Six oil companies have sought exploration licences to drill for oil and gas off the west coast under the Government's new licensing round, even though taxes on discoveries have been substantially increased.
Up to now, energy companies have paid 25 per cent in taxes to the State after all costs have been deducted, but Minister for Communications, Energy and Natural Resources Eamon Ryan has increased this to 40 per cent.
The bidding companies, including oil major Exxon Mobil, have put together four applications to drill in the Porcupine Basin next year, at a cost of $100 million (€68 million) or more.
Exxon Mobil, Providence Resources - which is half-owned by Sir Anthony O'Reilly - and Scottish energy company Sosina Exploration have combined to lodge two applications.
Island Oil and Gas and Supernova Ireland Resources BV have put together an application, while Providence and Sosina have come together for a second application with Challenger Minerals.
All of the applications received before the December 18th closing date are expected to be approved by Mr Ryan when he makes a final decision at the end of next month.
He said: "We hope that the applications received under the round will lead to the discovery and development of new hydrocarbon resources and reduce Ireland's long-term dependence on energy imports."
Ireland is the most oil-dependent country in the EU, securing two-thirds of its energy needs from oil compared to an EU average of 42 per cent.
The fact that the same number of applications has been received under the current round is regarded as proof by the department that the new tax rate has been well-judged, although opponents will argue that it is proof that it remains too low.
Under the new licensing terms a "profit resource rent tax" will apply to the most profitable fields found, if any, along with the standard 25 per cent corporation tax rate that is already in place.
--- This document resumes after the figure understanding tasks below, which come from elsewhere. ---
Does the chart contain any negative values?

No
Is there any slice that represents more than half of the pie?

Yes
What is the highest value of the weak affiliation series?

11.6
In a bid to encourage the companies to exploit less-profitable fields, a lower rate of the profit resource tax will apply in such cases, ranging from an extra 5 per cent up to an extra 10 per cent.
However, the changes are unlikely to offer any immediate tax boost for the Exchequer even if finds are made quickly, since Mr Ryan has acknowledged that that it could take a decade if finds are made.
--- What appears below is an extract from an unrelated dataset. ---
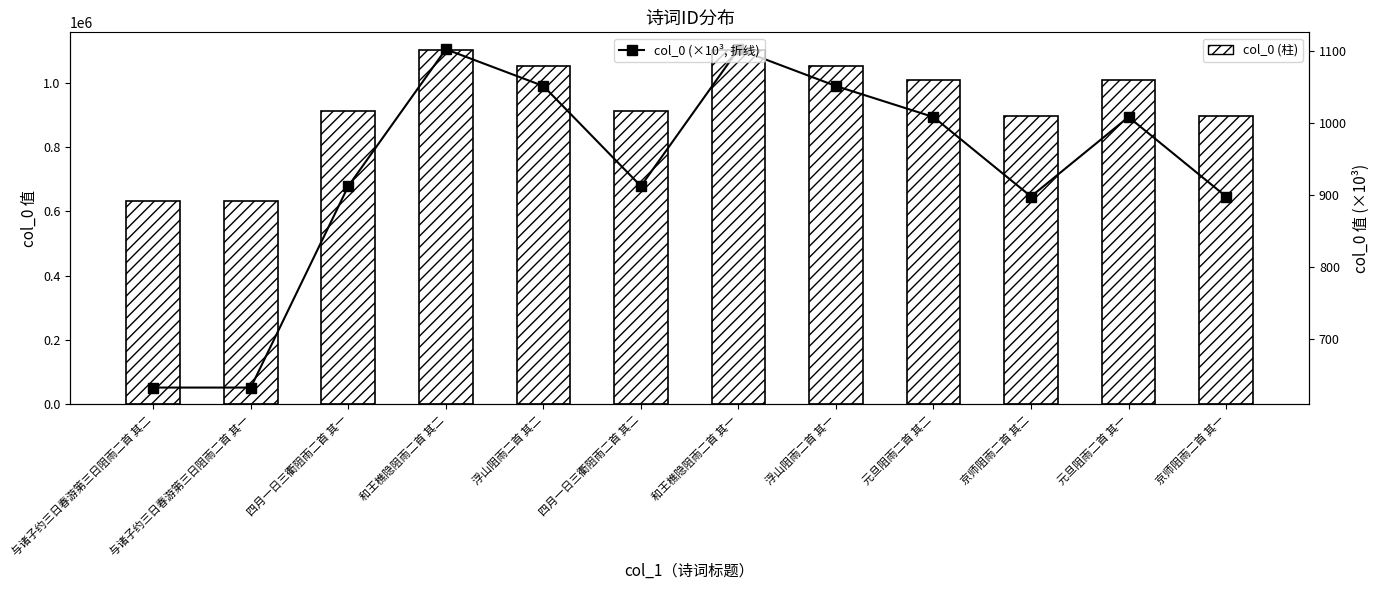

At which category is the sum across all series the highest?

和王樵隐阻雨二首 其二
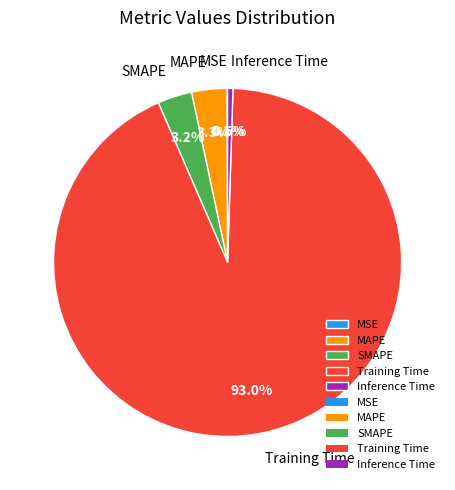

The Inference Time slice represents 6% of the pie. True or false?

False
The duration of deep-water licences will be reduced from 12 years to nine, while Mr Ryan will also have greater powers to vary the duration of individual elements of a licence.
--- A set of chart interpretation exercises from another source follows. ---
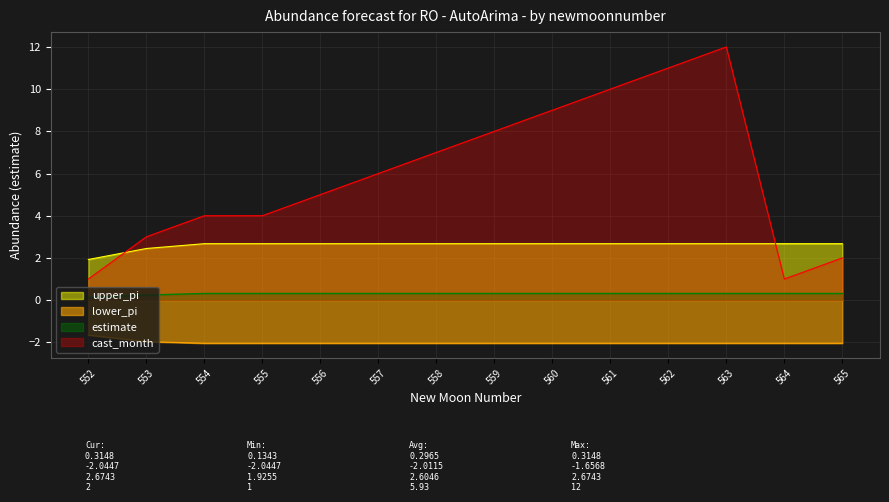

What is the difference between the maximum and minimum values in the cast_month series?

11.0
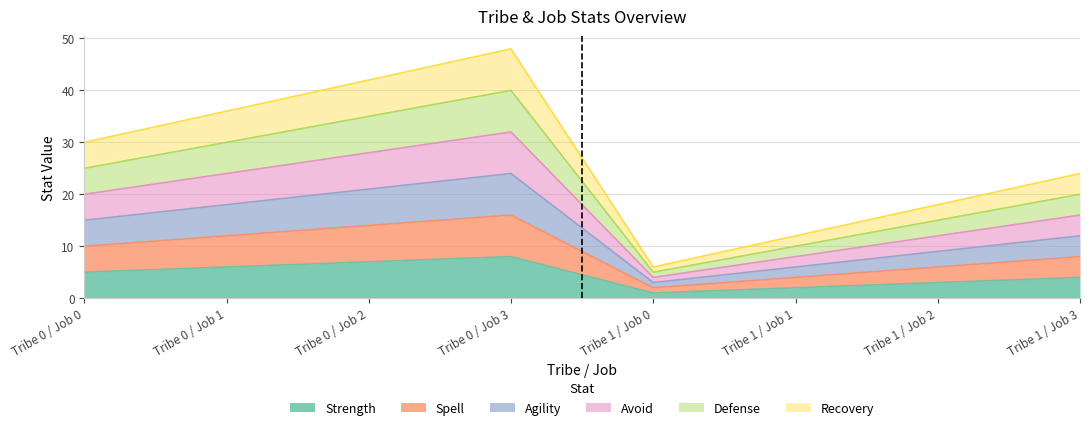

At how many categories does at least one series exceed 22?

5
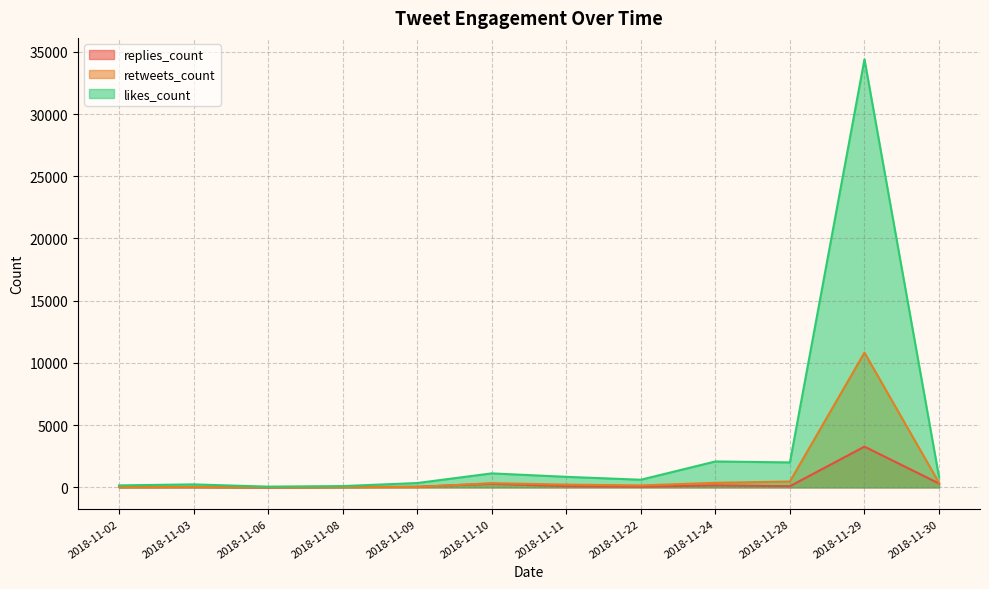

What is the lowest value of the replies_count series?

4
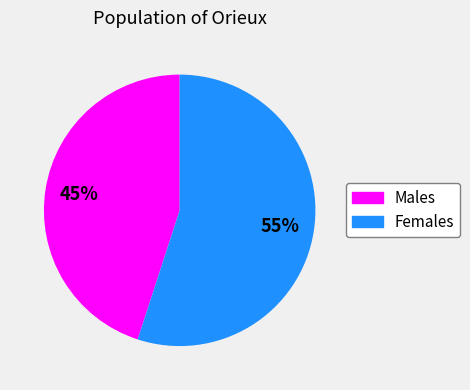

To the nearest percent, what is the average slice percentage?

50%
The energy companies will relinquish half of the territory covered by their licence at the end of the first phase of exploration, and a quarter more will be ceded back to the State at a later stage.
Drilling rules have also been tightened, though only marginally.
Companies will have to drill their first well within three years of getting approval - rather than four as now - and a second within six years, and not within eight.